[[ SOURCE MATERIAL, beginning ]]

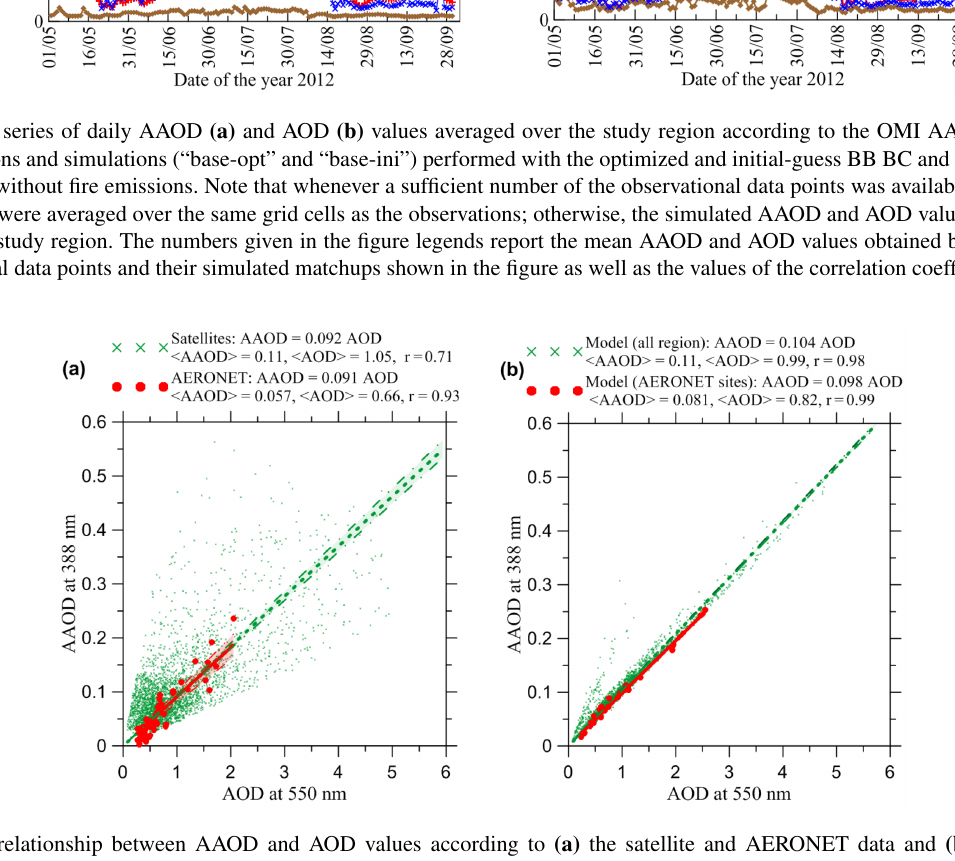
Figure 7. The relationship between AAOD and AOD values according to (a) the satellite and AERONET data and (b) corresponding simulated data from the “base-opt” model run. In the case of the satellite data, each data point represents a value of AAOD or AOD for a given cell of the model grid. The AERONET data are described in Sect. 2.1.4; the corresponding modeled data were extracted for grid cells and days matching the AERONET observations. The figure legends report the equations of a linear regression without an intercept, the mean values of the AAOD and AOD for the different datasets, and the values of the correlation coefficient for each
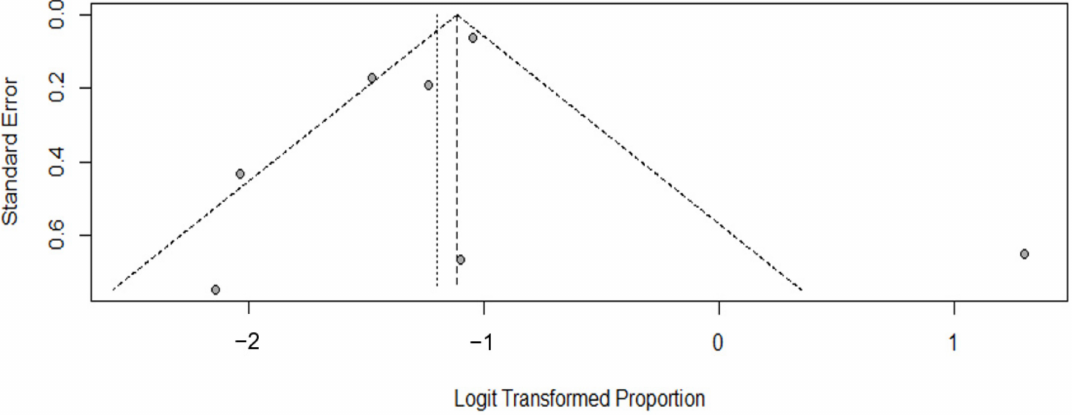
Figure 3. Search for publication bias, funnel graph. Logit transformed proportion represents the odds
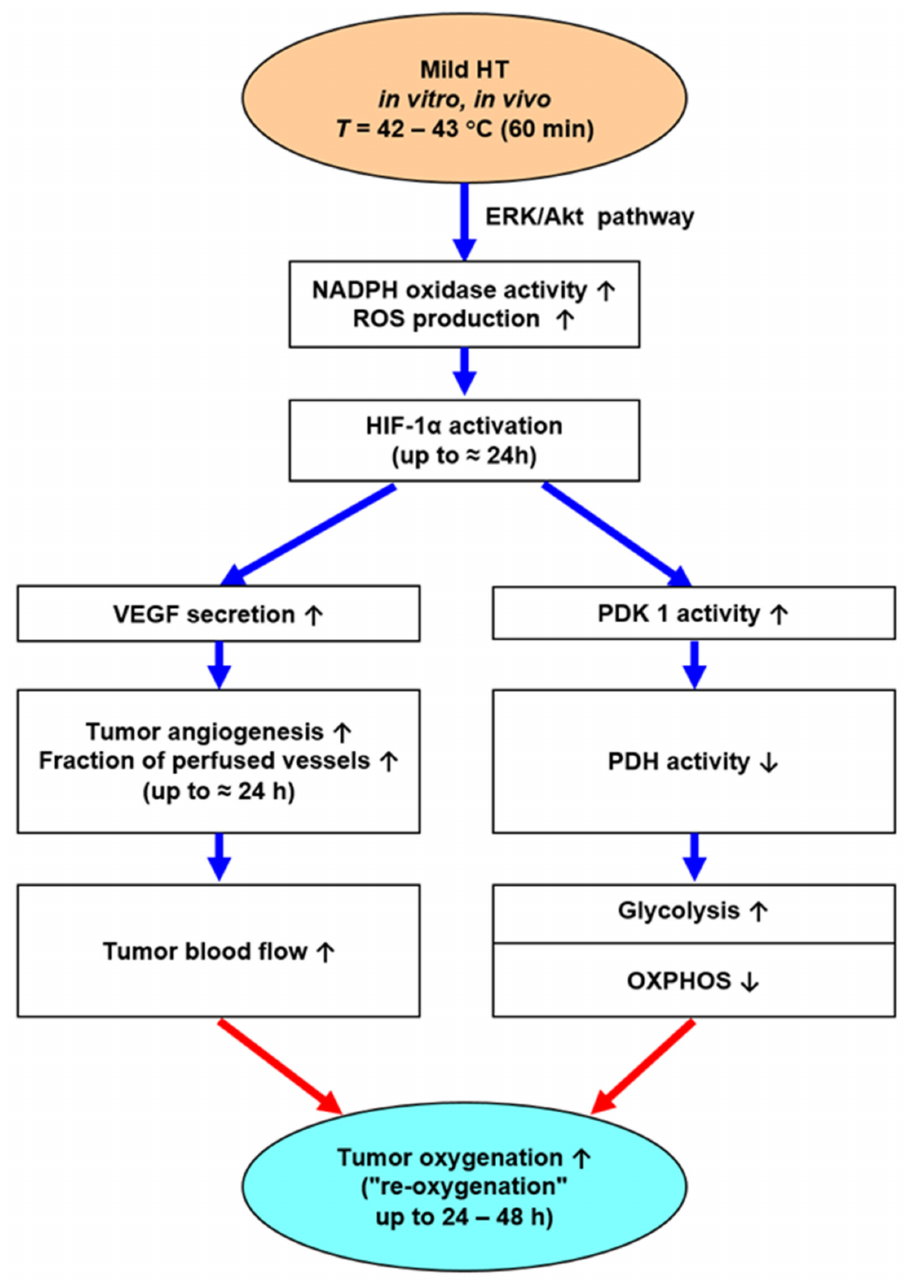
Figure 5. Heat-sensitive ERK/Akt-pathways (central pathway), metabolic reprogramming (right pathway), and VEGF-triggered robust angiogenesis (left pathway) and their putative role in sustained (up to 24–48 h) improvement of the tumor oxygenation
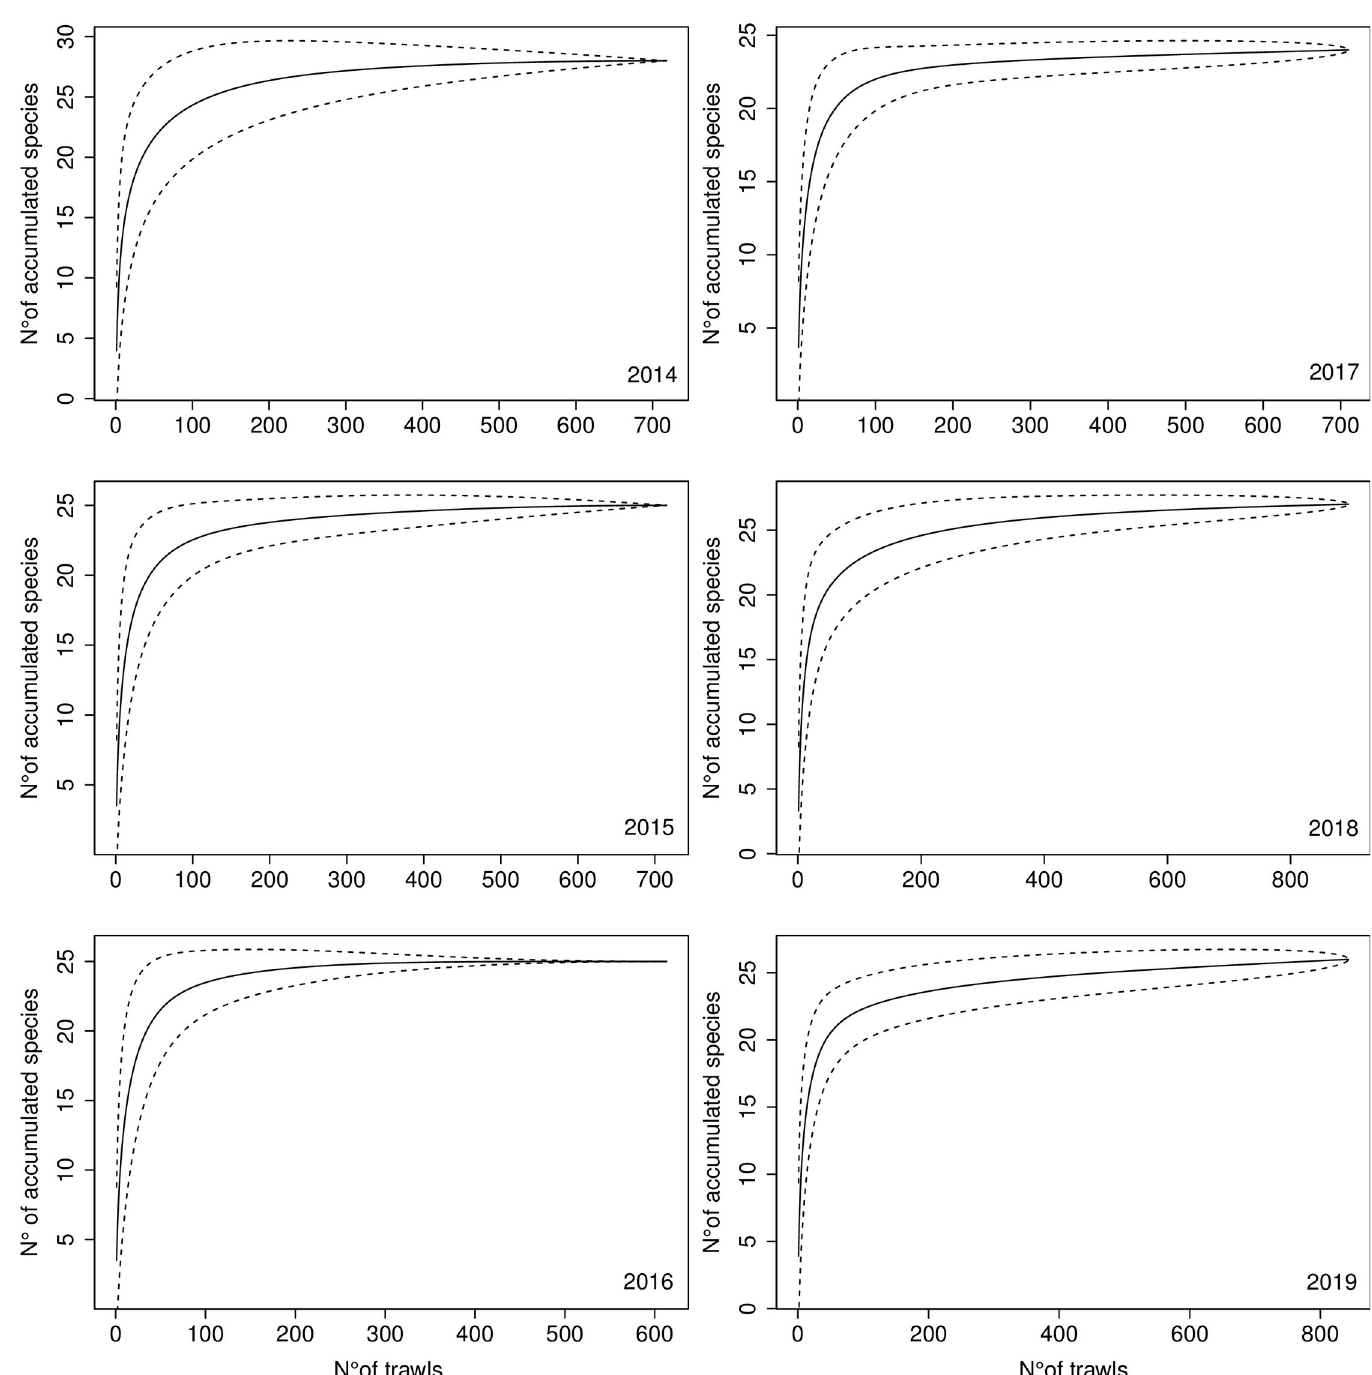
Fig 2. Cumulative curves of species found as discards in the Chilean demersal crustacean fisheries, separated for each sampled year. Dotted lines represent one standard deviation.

[[ SOURCE MATERIAL, end ]]

> [TASK PROMPT]: Write out exactly, and only, the lines from the line holding "Figure 5. Heat-sensitive" through the end of the data, inclusive, without any pictures.

> [REPLY]:
Figure 5. Heat-sensitive ERK/Akt-pathways (central pathway), metabolic reprogramming (right pathway), and VEGF-triggered robust angiogenesis (left pathway) and their putative role in sustained (up to 24–48 h) improvement of the tumor oxygenation
Fig 2. Cumulative curves of species found as discards in the Chilean demersal crustacean fisheries, separated for each sampled year. Dotted lines represent one standard deviation.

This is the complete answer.